Written task — Output all the records word for word. Drop the pictures.

Screenshot and code edit data —
==*==

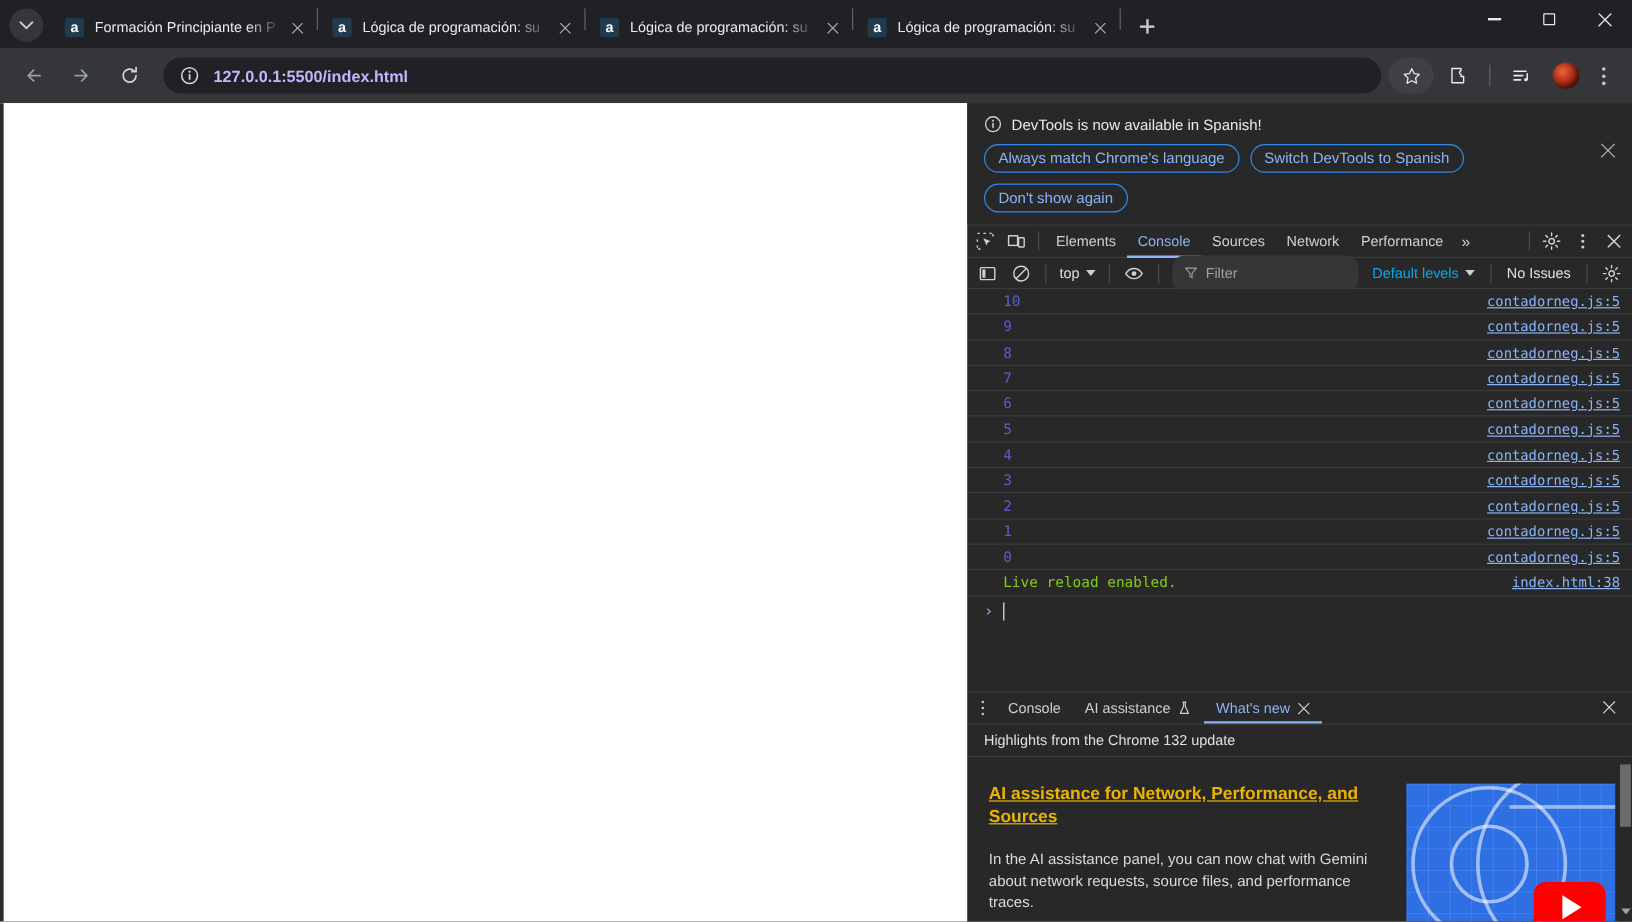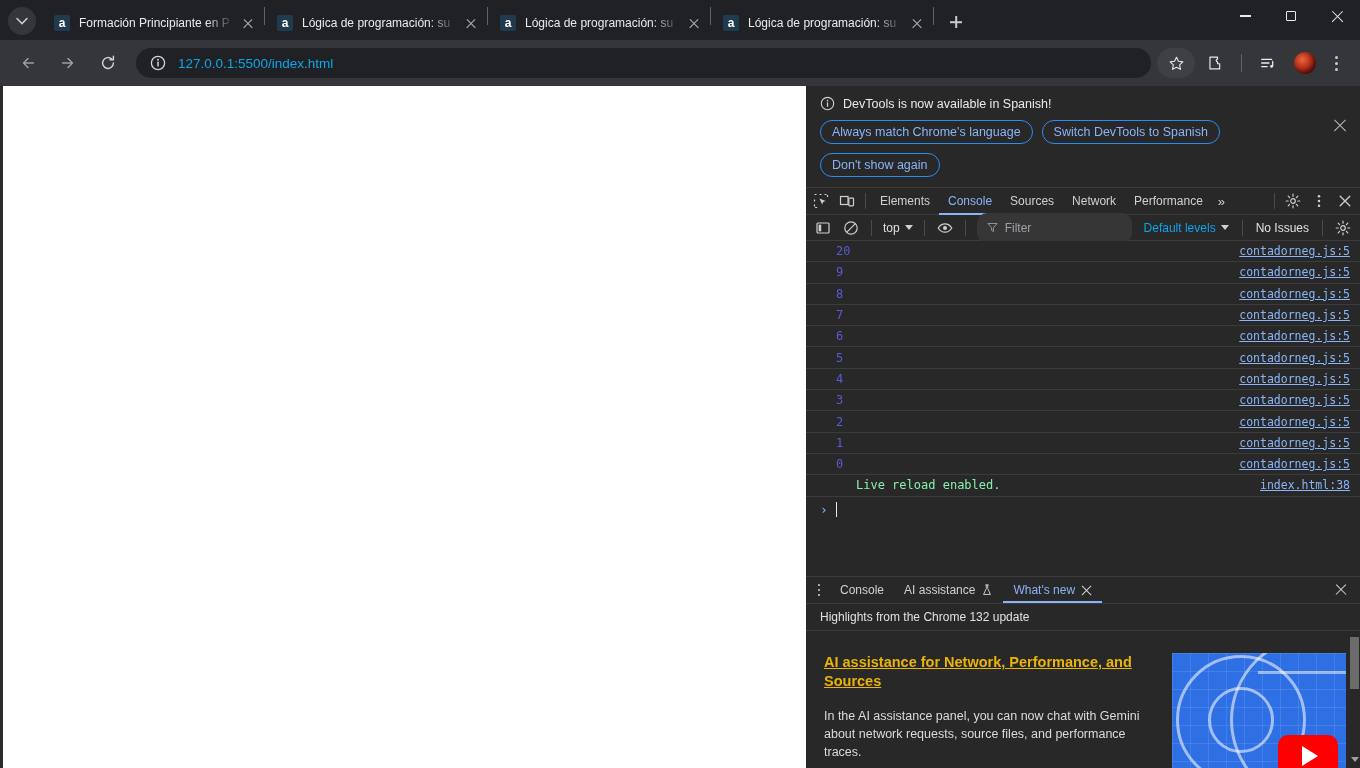--- a/index.html
+++ b/index.html
@@ -75,21 +75,21 @@
 
   
   .toolbar { height:46px; background:#35363a; display:flex; align-items:center; padding:0 8px; flex:0 0 46px; }
   .tb-btn { width:32px; height:32px; margin:0 4px; display:flex; align-items:center; justify-content:center; border-radius:50%; }
   .tb-btn svg { width:18px; height:18px; }
   .omnibox {
     flex:1 1 auto; height:30px; background:#202124; border-radius:16px;
     display:flex; align-items:center; padding:0 14px; margin:0 6px 0 8px; min-width:0;
   }
   .omni-icon { width:16px; height:16px; flex:0 0 16px; margin-right:12px; }
-  .omni-url { color:#0ea5e9; font-size:13.5px; white-space:nowrap; overflow:hidden; }
+  .omni-url { color:#c4b5fd; font-size:13.5px; white-space:nowrap; overflow:hidden;font-weight:bold; }
   .tb-right { display:flex; align-items:center; flex:0 0 auto; }
   .star-pill { width:38px; height:30px; border-radius:15px; background:#3f4043; display:flex; align-items:center; justify-content:center; }
   .tb-sep { width:1px; height:18px; background:#5f6368; margin:0 6px; }
   .avatar {
     width:22px; height:22px; border-radius:50%; margin:0 6px;
     background: radial-gradient(circle at 38% 35%, #e8663a 0%, #b7301a 42%, #7b1b10 78%, #4a0f08 100%);
     box-shadow: inset -2px -2px 4px rgba(0,0,0,.55);
   }
   .kebab { width:28px; height:28px; display:flex; flex-direction:column; align-items:center; justify-content:center; gap:3px; margin-right:2px; }
   .kebab i { width:3px; height:3px; border-radius:50%; background:#c8cacd; display:block; }
@@ -146,21 +146,21 @@
   .levels { font-size:12px; color:#0ea5e9; display:flex; align-items:center; gap:5px; padding:0 6px; white-space:nowrap; }
   .issues { font-size:12px; color:#e0e0e0; padding:0 6px; white-space:nowrap; }
 
   .console-body { flex:1 1 auto; overflow:hidden; background:#282828; }
   .log-row {
     display:flex; align-items:center; justify-content:space-between;
     height:21.3px; border-bottom:1px solid #3c3c3c; padding:0 10px 0 30px;
     font-family:"DejaVu Sans Mono","Liberation Mono",monospace; font-size:12px;
   }
   .log-val { color:#5b5bd6; }
-  .log-val.plain { color:#86efac;margin-left:20px; }
+  .log-val.plain { color:#84cc16; }
   .log-src { color:#8ab4f8; text-decoration:underline; font-size:11.5px; }
   .prompt-row { display:flex; align-items:center; height:26px; padding:0 10px 0 14px; gap:8px; }
   .prompt-caret { color:#8ab4f8; font-size:13px; font-family:"DejaVu Sans Mono",monospace; }
   .caret-bar { width:1px; height:15px; background:#e8eaed; }
 
   
   .drawer { flex:0 0 192px; display:flex; flex-direction:column; border-top:1px solid #3c3c3c; background:#282828; min-height:0;}
   .drawer-tabs { height:27px; display:flex; align-items:center; padding:0 2px; border-bottom:1px solid #3c3c3c; flex:0 0 27px; }
   .drawer-kebab { width:22px; height:22px; display:flex; flex-direction:column; align-items:center; justify-content:center; gap:2.5px; }
   .drawer-kebab i { width:2.6px;height:2.6px;border-radius:50%;background:#cfd0d1;display:block; }
@@ -443,21 +443,21 @@
         <div class="dt-icobtn">
           <svg viewBox="0 0 16 16">
             <circle cx="8" cy="8" r="2.3" stroke="#cfd0d1" stroke-width="1.2" fill="none"></circle>
             <path d="M8 1.2v2M8 12.8v2M1.2 8h2M12.8 8h2M3.2 3.2l1.4 1.4M11.4 11.4l1.4 1.4M12.8 3.2l-1.4 1.4M4.6 11.4l-1.4 1.4" stroke="#cfd0d1" stroke-width="1.2" stroke-linecap="round"></path>
           </svg>
         </div>
       </div>
 
       <div class="console-body">
         <div class="log-row">
-          <span class="log-val">20</span>
+          <span class="log-val">10</span>
           <span class="log-src">contadorneg.js:5</span>
         </div>
         <div class="log-row">
           <span class="log-val">9</span>
           <span class="log-src">contadorneg.js:5</span>
         </div>
         <div class="log-row">
           <span class="log-val">8</span>
           <span class="log-src">contadorneg.js:5</span>
         </div>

==*==

Exercise solution —
--- a/index.html
+++ b/index.html
@@ -75,21 +75,21 @@
 
   
   .toolbar { height:46px; background:#35363a; display:flex; align-items:center; padding:0 8px; flex:0 0 46px; }
   .tb-btn { width:32px; height:32px; margin:0 4px; display:flex; align-items:center; justify-content:center; border-radius:50%; }
   .tb-btn svg { width:18px; height:18px; }
   .omnibox {
     flex:1 1 auto; height:30px; background:#202124; border-radius:16px;
     display:flex; align-items:center; padding:0 14px; margin:0 6px 0 8px; min-width:0;
   }
   .omni-icon { width:16px; height:16px; flex:0 0 16px; margin-right:12px; }
-  .omni-url { color:#0ea5e9; font-size:13.5px; white-space:nowrap; overflow:hidden; }
+  .omni-url { color:#c4b5fd; font-size:13.5px; white-space:nowrap; overflow:hidden;font-weight:bold; }
   .tb-right { display:flex; align-items:center; flex:0 0 auto; }
   .star-pill { width:38px; height:30px; border-radius:15px; background:#3f4043; display:flex; align-items:center; justify-content:center; }
   .tb-sep { width:1px; height:18px; background:#5f6368; margin:0 6px; }
   .avatar {
     width:22px; height:22px; border-radius:50%; margin:0 6px;
     background: radial-gradient(circle at 38% 35%, #e8663a 0%, #b7301a 42%, #7b1b10 78%, #4a0f08 100%);
     box-shadow: inset -2px -2px 4px rgba(0,0,0,.55);
   }
   .kebab { width:28px; height:28px; display:flex; flex-direction:column; align-items:center; justify-content:center; gap:3px; margin-right:2px; }
   .kebab i { width:3px; height:3px; border-radius:50%; background:#c8cacd; display:block; }
@@ -146,21 +146,21 @@
   .levels { font-size:12px; color:#0ea5e9; display:flex; align-items:center; gap:5px; padding:0 6px; white-space:nowrap; }
   .issues { font-size:12px; color:#e0e0e0; padding:0 6px; white-space:nowrap; }
 
   .console-body { flex:1 1 auto; overflow:hidden; background:#282828; }
   .log-row {
     display:flex; align-items:center; justify-content:space-between;
     height:21.3px; border-bottom:1px solid #3c3c3c; padding:0 10px 0 30px;
     font-family:"DejaVu Sans Mono","Liberation Mono",monospace; font-size:12px;
   }
   .log-val { color:#5b5bd6; }
-  .log-val.plain { color:#86efac;margin-left:20px; }
+  .log-val.plain { color:#84cc16; }
   .log-src { color:#8ab4f8; text-decoration:underline; font-size:11.5px; }
   .prompt-row { display:flex; align-items:center; height:26px; padding:0 10px 0 14px; gap:8px; }
   .prompt-caret { color:#8ab4f8; font-size:13px; font-family:"DejaVu Sans Mono",monospace; }
   .caret-bar { width:1px; height:15px; background:#e8eaed; }
 
   
   .drawer { flex:0 0 192px; display:flex; flex-direction:column; border-top:1px solid #3c3c3c; background:#282828; min-height:0;}
   .drawer-tabs { height:27px; display:flex; align-items:center; padding:0 2px; border-bottom:1px solid #3c3c3c; flex:0 0 27px; }
   .drawer-kebab { width:22px; height:22px; display:flex; flex-direction:column; align-items:center; justify-content:center; gap:2.5px; }
   .drawer-kebab i { width:2.6px;height:2.6px;border-radius:50%;background:#cfd0d1;display:block; }
@@ -443,21 +443,21 @@
         <div class="dt-icobtn">
           <svg viewBox="0 0 16 16">
             <circle cx="8" cy="8" r="2.3" stroke="#cfd0d1" stroke-width="1.2" fill="none"></circle>
             <path d="M8 1.2v2M8 12.8v2M1.2 8h2M12.8 8h2M3.2 3.2l1.4 1.4M11.4 11.4l1.4 1.4M12.8 3.2l-1.4 1.4M4.6 11.4l-1.4 1.4" stroke="#cfd0d1" stroke-width="1.2" stroke-linecap="round"></path>
           </svg>
         </div>
       </div>
 
       <div class="console-body">
         <div class="log-row">
-          <span class="log-val">20</span>
+          <span class="log-val">10</span>
           <span class="log-src">contadorneg.js:5</span>
         </div>
         <div class="log-row">
           <span class="log-val">9</span>
           <span class="log-src">contadorneg.js:5</span>
         </div>
         <div class="log-row">
           <span class="log-val">8</span>
           <span class="log-src">contadorneg.js:5</span>
         </div>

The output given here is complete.